Assume the following two matrices:
\[\mathbf{A} = \left[\begin{array} {rrr} A_{11} & A_{12} \\ A_{21} & A_{22} \end{array}\right] \]
\[\mathbf{A^T} = \left[\begin{array} {rrr} A_{11} & A_{21} \\ A_{12} & A_{22} \end{array}\right] \] If we multiply AAT the value in the first cell (position 1,1) would be \[ A_{11}A_{11}+A_{12}A_{12} \] whereas if we multiply ATA the value in the first cell would be \[A_{11}A_{11}+A_{21}A_{21}\] So clearly the two are not equivalent.
LU_decomp <- function(A){
### Check to make sure matrix is not singular, rectangular, or comprised of zeros on pivot
if(sum(diag(A)==0)>0 | qr(A)$rank<max(nrow(A), ncol(A))) {
message("Error: This matrix cannot be decomposed.")
} else {
U <- A
# Get U by going column by column and algebraically putting zeros in all positions below the diagonal
for (j in 1:(ncol(U)-1)){
for (i in (j+1):nrow(U)){
if (U[i,j]!=0){U[i,] <- U[i, ] - U[j, ]*(U[i,j]/U[j,j])}
}
}
# Get L by restating L U = A as U_inv L_inv = A_inv ,solving for L_inv, and then taking inverse to get L
U_inv <- solve(U)
A_inv <- solve(A)
L_inv <- solve(U_inv, A_inv)
L <- solve(L_inv)
list(L=round(L,2) , U=round(U,2))
}
}
### Test the function
test_A <- rbind(c(1, 1, 3),
c(2, -1, 5),
c(-1, -2, 4))
LU <- LU_decomp(test_A)\[A= \begin{bmatrix} 1 & 1 & 3 \\ 2 & -1 & 5 \\ -1 & -2 & 4 \\ \end{bmatrix} \]

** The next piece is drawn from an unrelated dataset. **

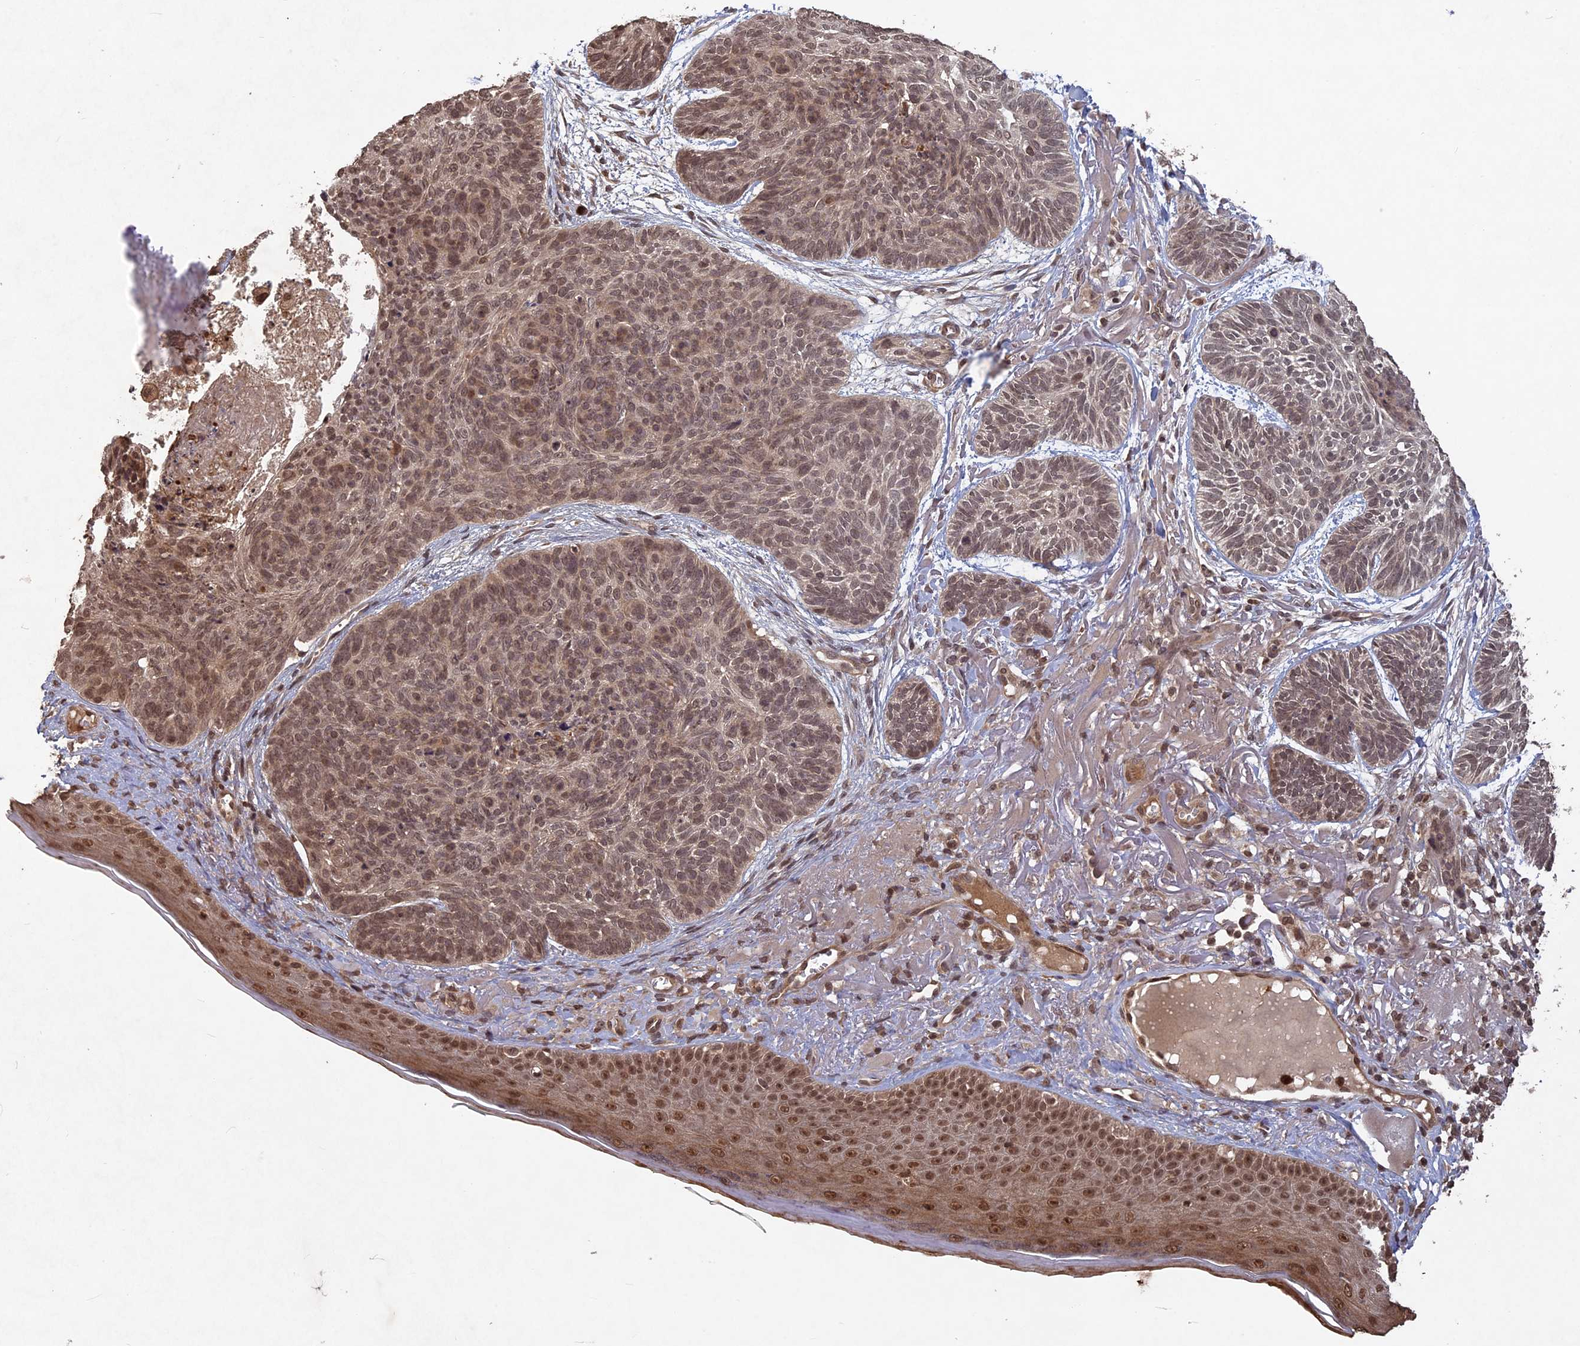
{"staining": {"intensity": "moderate", "quantity": ">75%", "location": "nuclear"}, "tissue": "skin cancer", "cell_type": "Tumor cells", "image_type": "cancer", "snomed": [{"axis": "morphology", "description": "Normal tissue, NOS"}, {"axis": "morphology", "description": "Basal cell carcinoma"}, {"axis": "topography", "description": "Skin"}], "caption": "Skin cancer stained with a brown dye demonstrates moderate nuclear positive positivity in about >75% of tumor cells.", "gene": "SRMS", "patient": {"sex": "male", "age": 66}}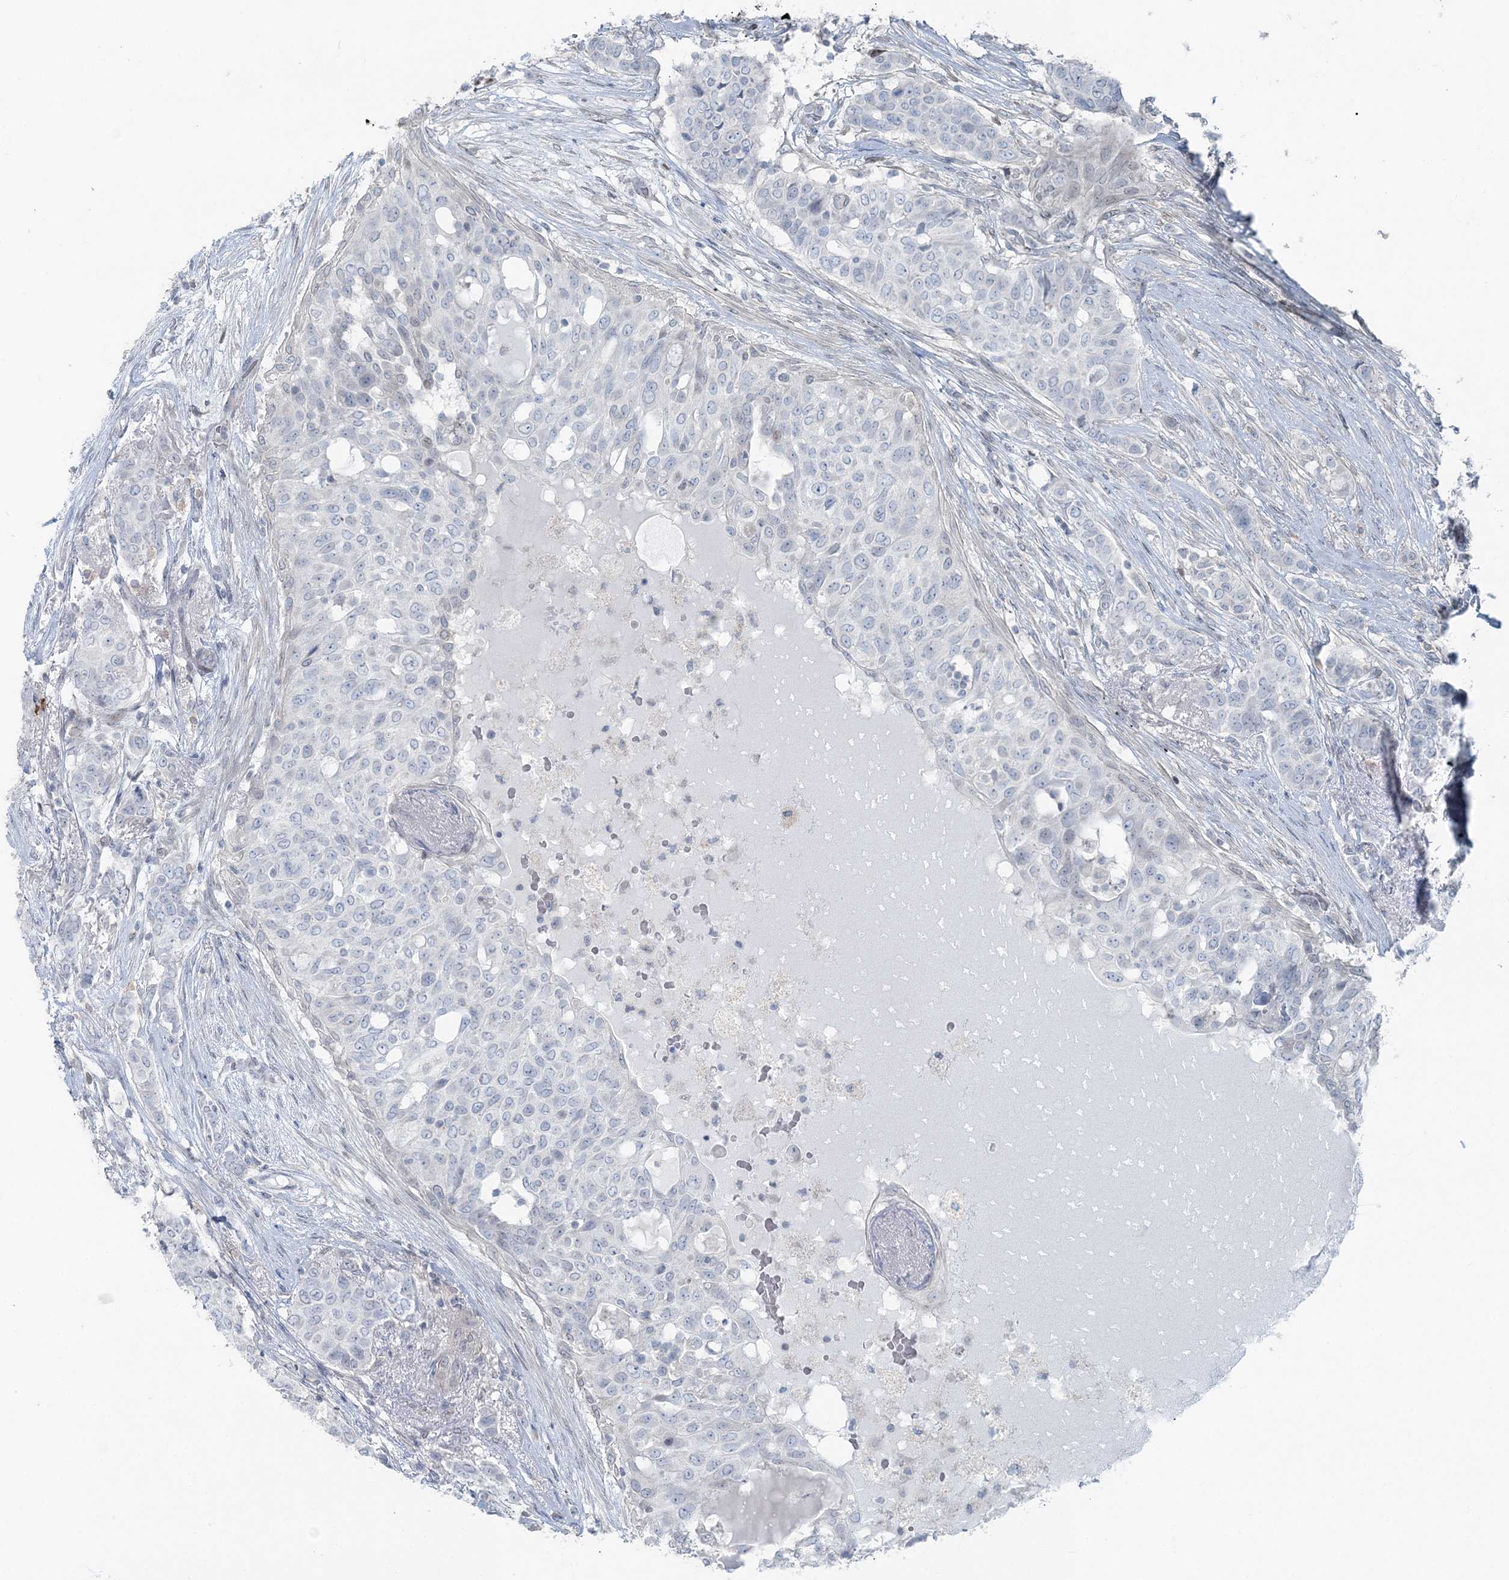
{"staining": {"intensity": "negative", "quantity": "none", "location": "none"}, "tissue": "breast cancer", "cell_type": "Tumor cells", "image_type": "cancer", "snomed": [{"axis": "morphology", "description": "Lobular carcinoma"}, {"axis": "topography", "description": "Breast"}], "caption": "Photomicrograph shows no significant protein staining in tumor cells of breast cancer.", "gene": "FBXL17", "patient": {"sex": "female", "age": 51}}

\[L= \begin{bmatrix} 1 & 0 & 0 \\ 2 & 1 & 0 \\ -1 & 0.33 & 1 \\ \end{bmatrix} \]
\[U= \begin{bmatrix} 1 & 1 & 3 \\ 0 & -3 & -1 \\ 0 & 0 & 7.33 \\ \end{bmatrix} \]
# try matrix with zero pivot
test_A <- rbind(c(0,1,1),
c(1,2,3),
c(7,7,9))
LU_decomp(test_A)## Error: This matrix cannot be decomposed.# try matrix that is singular
test_A <- rbind(c(1,1,1),
c(1,2,3),
c(7,7,7))
LU_decomp(test_A)## Error: This matrix cannot be decomposed.